Pakistan will have to intensify and enhance its efforts on poverty alleviation to eradicate poverty in all its forms. The need for dealing with multidimensional poverty is urgent in its nature and thus demands a multifaceted strategy to bring about actual change at different levels.
A panel of senior economists expressed these views on Monday during the seminar ‘Poverty as Functional Deprivation’, organised by Sustainable Development Policy Institute Monday, said a press release.
The suggested that in the next 15-to-20 years would be decisive for the economic future of Pakistan as this would be an era offering a number of opportunities and challenges simultaneously.
Dr Rafi Amiruddin, while presenting the multidimensional Poverty Index (MPI) as a new measure of poverty, said that commitments under the new Sustainable Development Goals (SDGs) aimed at tackling the multifaceted nature of poverty by committing to “ending poverty in all its forms”.
However, he said, no consensus has been reached upon the definition and measurement of poverty.
He explained that going beyond money-based measures, recent understanding had shown that poverty meant much more than just lack of income. Hence, the scope of MPI had to be very broad to include social exclusion, hunger, unemployment, and ill-heath.
Dr Amiruddin added further that their estimates suggested that the global poverty has only modestly come down by four percentage points – from 35% in 1990-2000 to 31% in 2001-2010. This contrasts sharply with estimates based on the World Bank’s poverty line, which suggests that poverty had been halved from 47% in 1990 to 24% in 2015.
Likewise, he said, poverty in Pakistan was 55% in the initial period, which came down by five percentage points to 50% in a decade (2001-2010). Without sufficiently enlarging our focus to include important dimensions of wellbeing in our analysis and without distinguishing the relative importance of those dimensions, we might miss many aspects of poverty and deprivation which blight human lives in extremely unpleasant ways, he concluded.
Renowned economist Dr GM Arif was of view that the government of Pakistan was trying to alleviate poverty by income support through BISP, but poverty has many dimensions and needed to be dealt with using a multi-sectoral strategy. He said policymakers must include area-wise vulnerability in the strategies aiming to combat poverty.

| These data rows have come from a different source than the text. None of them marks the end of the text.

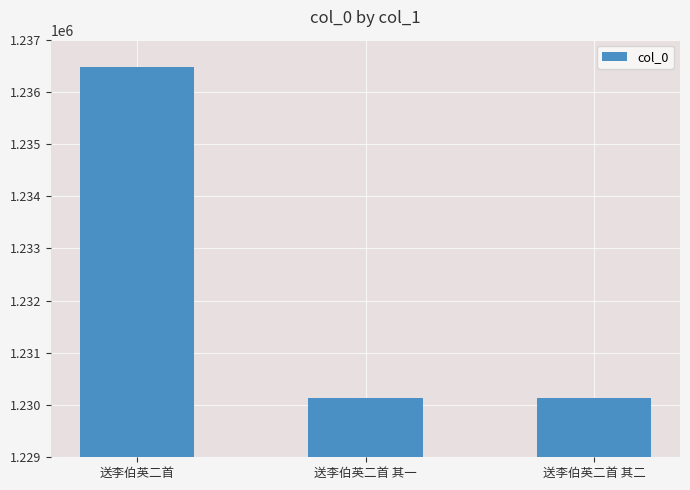

The chart shows a value of 1230128 at 送李伯英二首 其一. True or false?

True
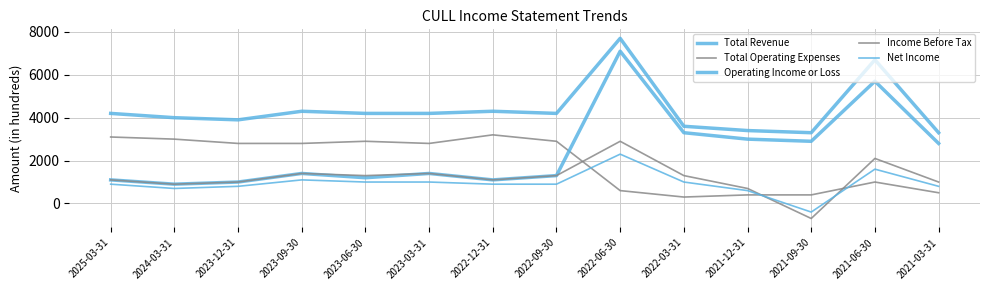

True or false: Operating Income or Loss and Net Income cross at least once.

False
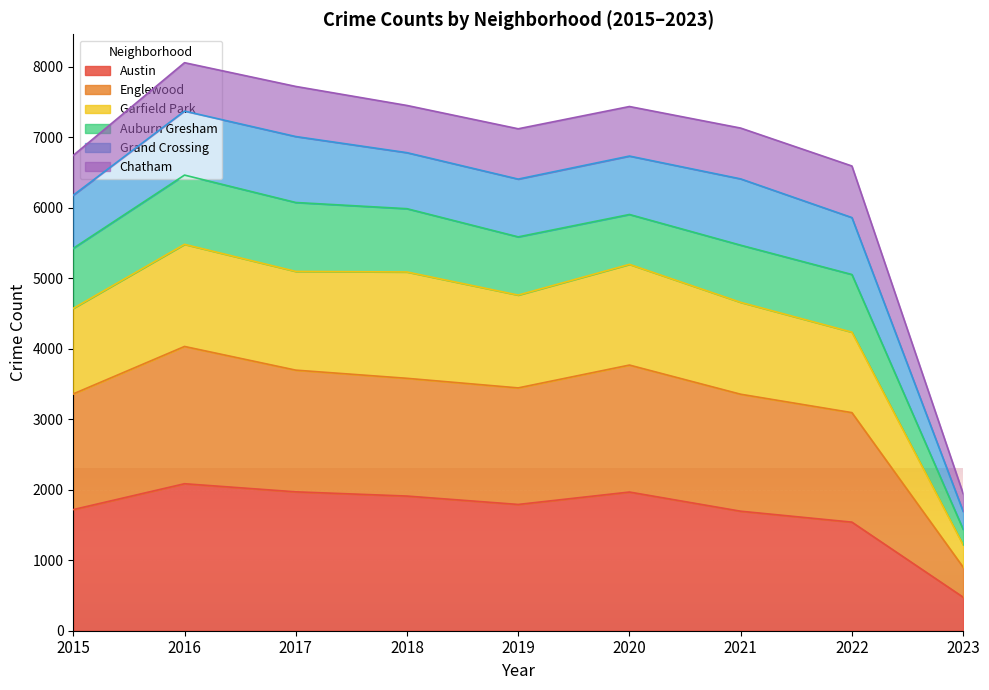

True or false: Garfield Park has a value of 6750 at 2019.

False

He said CPEC and youth bulge offer huge opportunities for Pakistan to include them in poverty alleviation plans. However, it could not be achieved without applying a people-centric approach to draw the full benefits of these opportunities.
Earlier, Dr Sajid Amin, co-author of the study and head of the SDPI Policy Solutions Lab, explained the importance of correct measurement of poverty for better and result oriented efforts for poverty alleviation. He said that reducing poverty in all its form was a major SDG commitment and required Pakistan to execute its poverty alleviation strategies in better ways.
Published in The Express Tribune, January 10th, 2017.